Palisade Peaches in Vanilla Bean Syrup

August is here and Palisade Peaches are in their prime. Last year Chef Sean made some vanilla bean syrup for his canned peaches, and they were some of our FAVORITE jars to open in the winter. Looks like we’ve now started a yearly tradition.

Peaches in Vanilla Syrup

These peaches are pretty easy to make. This post here isn’t the place to learn the basics of canning, so be sure to familiarize yourself with sterilizing jars, water baths, etc. if you’ve never canned before. I also don’t have ratios and proper measurements… it’s more of an idea for you home canners to try.

First, Sean made a vanilla bean syrup by boiling equal parts sugar and water with a couple vanilla beans that he sliced in half long-ways and scraped out the beautiful caviar-like black beads. He let this reduce and cool completely.

Next, the peaches were blanched, which means boiled for a few minutes and then plunged into an ice bath. This allows the skins to be easily removed.

When cool to the touch, he sliced them in half and removed the pits, stacked them in jars, covered them in syrup, and processed them in a water bath for 15-20 minutes. After removing the jars from the boiling water, set them somewhere and allow them to cool. You’ll hear the pop of the lids after a little while, letting you know they’re properly sealed. Store in a cool place until winter.


Bourbon Peach Sorbet

Peaches. I just love them. I wait for them all year until they are local, ripe, delicious, juicy, sweet, velvety, irresistible… I guess I should say I long for them all year and then eat as many as possible until they are out of season. Then I wait and wait and wait..

Well, it’s that time of year: peach season! PEACH SEASON! I am thrilled! I was consumed by the thought of peaches today after Nathan Miller, the esteemed chef/baker/chocolatier from The Tasterie Truck, asked some friends if they had any requests for desserts with local Colorado peaches.  It had me thinking of peaches all day, and on a near-100 degree day, I had Bourbon Peach Sorbet on my mind when I came home from work.

It’s super easy if you have a Vitamix. You can make sorbet in less than one minute with fresh, seasonal fruits and add as little sugar as you’d like.  I like that.

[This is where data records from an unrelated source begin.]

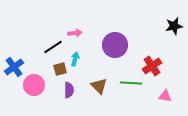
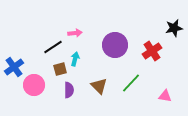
black star: moved 2 px down
red cross: moved 15 px up
green line: rotated 50 degrees counterclockwise
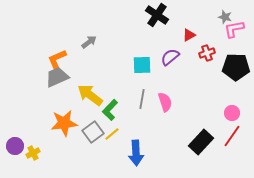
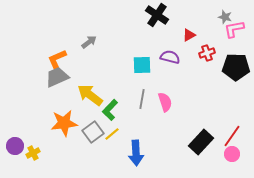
purple semicircle: rotated 54 degrees clockwise
pink circle: moved 41 px down
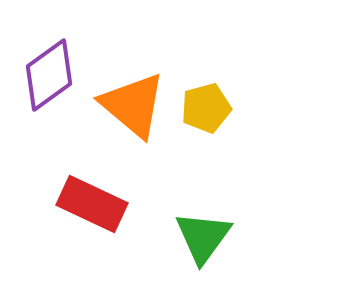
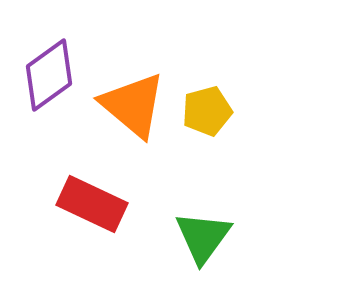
yellow pentagon: moved 1 px right, 3 px down
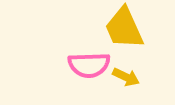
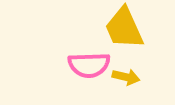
yellow arrow: rotated 12 degrees counterclockwise
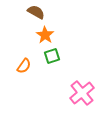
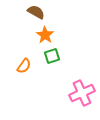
pink cross: rotated 15 degrees clockwise
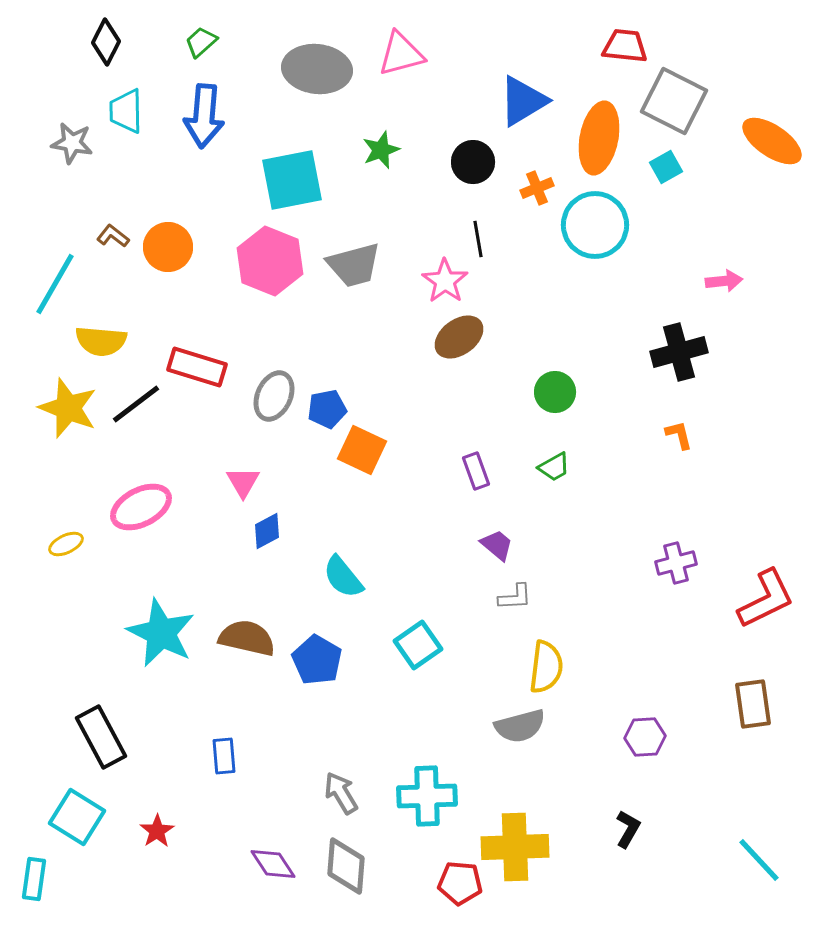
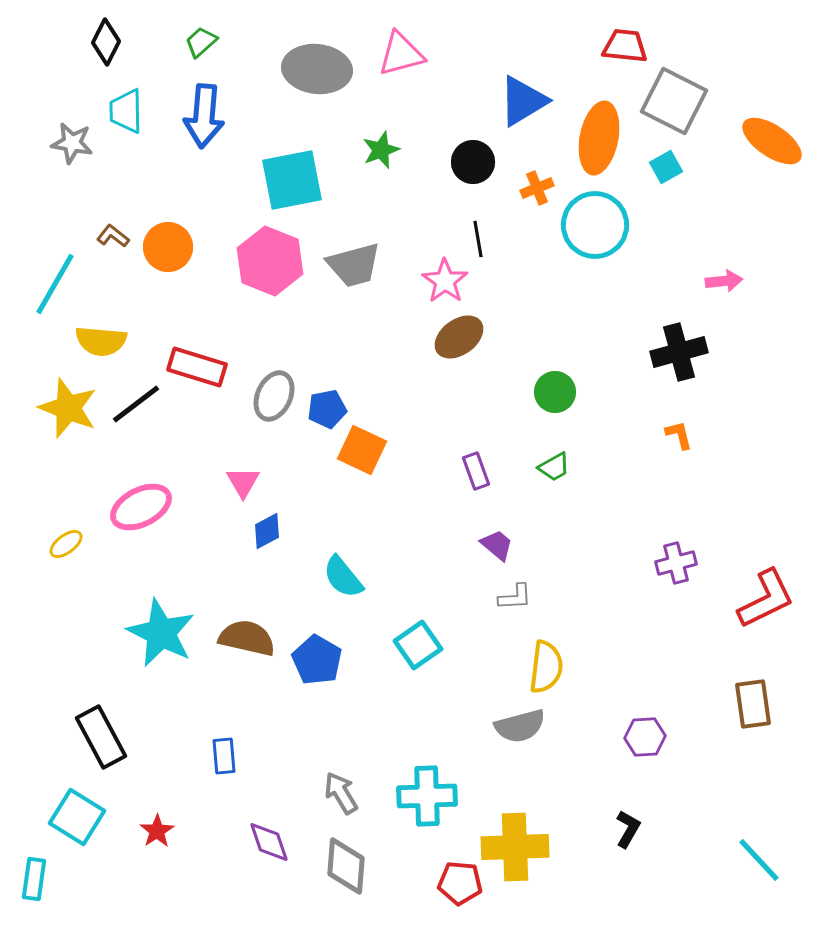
yellow ellipse at (66, 544): rotated 12 degrees counterclockwise
purple diamond at (273, 864): moved 4 px left, 22 px up; rotated 15 degrees clockwise
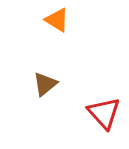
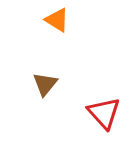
brown triangle: rotated 12 degrees counterclockwise
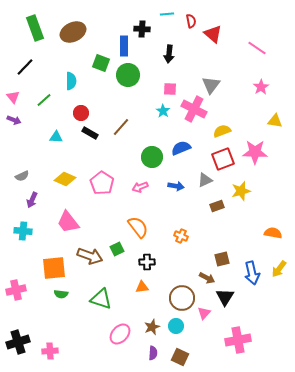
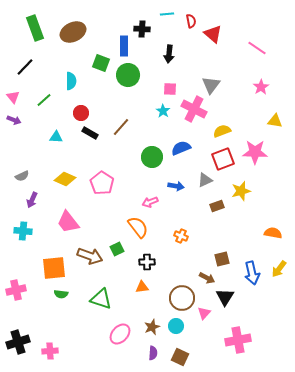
pink arrow at (140, 187): moved 10 px right, 15 px down
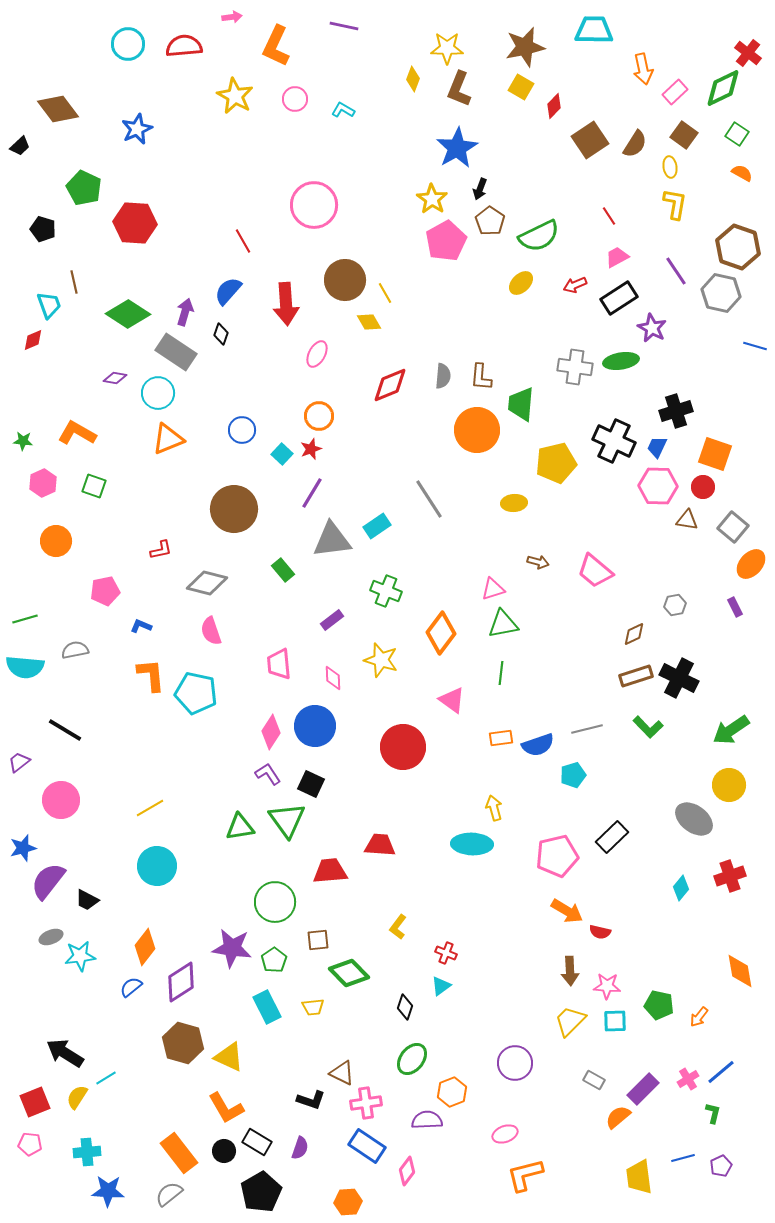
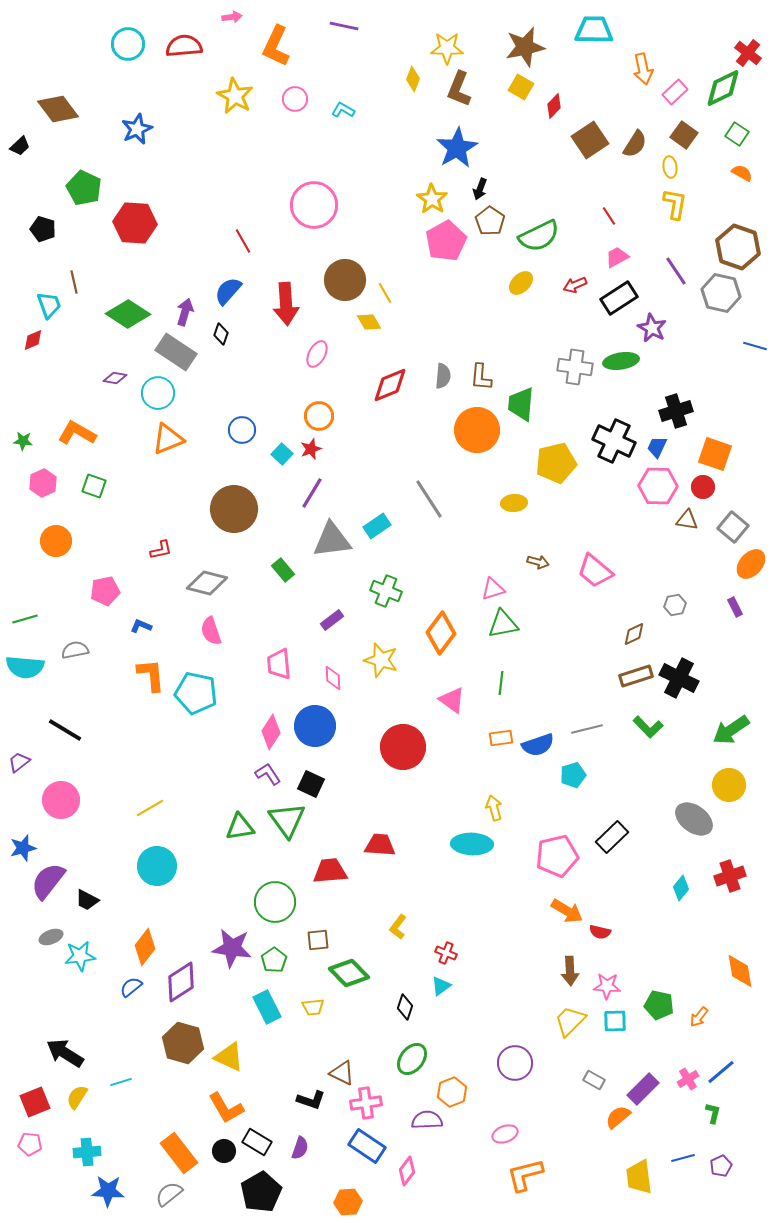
green line at (501, 673): moved 10 px down
cyan line at (106, 1078): moved 15 px right, 4 px down; rotated 15 degrees clockwise
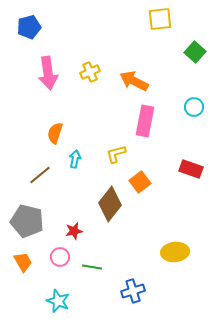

I added a peach (pit removed, of course), 1/4 cup Maker’s Mark, 1/2 tsp homemade vanilla extract, 1 TB agave nectar, and 2 cups of ice to the Vitamix. Then, with the lid on and the tamper in place, steadily turn it up to 10, then high, tamping it along the way.  It will form 4 golfball size domes when it is done. Turn it off, and serve.
This sorbet was an ice-cold velvety peach delight.  And, there was just enough bourbon for the flavor to come out without overpowering it and making it taste like a whisky cocktail.  It has inspired me to do more with peaches this weekend, and has me eager to taste Nathan’s creations for The Tasterie Truck.  Visit their Facebook page to find out where they are and what they’re serving.  I’m known to be a fan of the whoopie pie.

Peach and Lettuce Smoothie

How can someone love a Vita-Mix so much? The past 8 months have been so fantastic thanks to this workhorse of a kitchen machine. Every morning I drink a green smoothie that is made of oranges, lettuce or another leafy green like kale or spinach, and frozen blueberries or raspberries. It is simple and a very nice way to start the day.
Peaches are in season here in Colorado, so I am pleased to start the day with local, seasonal produce that hasn’t been shipped in from Florida or California. This is my low carbon footprint breakfast drink that I’ll enjoy until I bid farewell to my favorite fuzzy fruits…

Into the Vita-Mix goes 2 or 3 peaches (pitted, of course) and as much lettuce as you can stuff in there. I have an heirloom mix I picked up at the Farmers’ Market. Add a little water and some ice cubes if you’d like it cold. Turn it up to speed 10, then high, then enjoy.

Vegan Peach Cobbler

I usually do not make vegan desserts, but I was out of eggs and had a lot of ripe peaches, so I thought I’d make up a vegan peach cobbler. It turned out really good and I would definitely make it again.

  • 3 ripe peaches, thinly sliced
  • 2 TB ground ginger
  • 1/4 cup whole wheat pastry flour
  • 1/4 cup oat bran
  • 1 tsp baking powder (a little less if baking at higher altitude)
  • a pinch of sea salt
  • 1/4 cup plain rice milk
  • 2 TB coconut fat (skimmed from the top of an undisturbed can of coconut milk)
  • 1/4 cup pure Vermont maple syrup
Preheat oven to 350. In a Pyrex pie dish, arrange the thin slices of peaches and sprinkle with ginger.
In one bowl, combine the dry ingredients. Combine the wet ingredients in another bowl, mix well, and add to the flour mixture. Mix until just combined, pour over the peaches, and bake for 35 minutes until the top is set and nicely golden brown. Enjoy.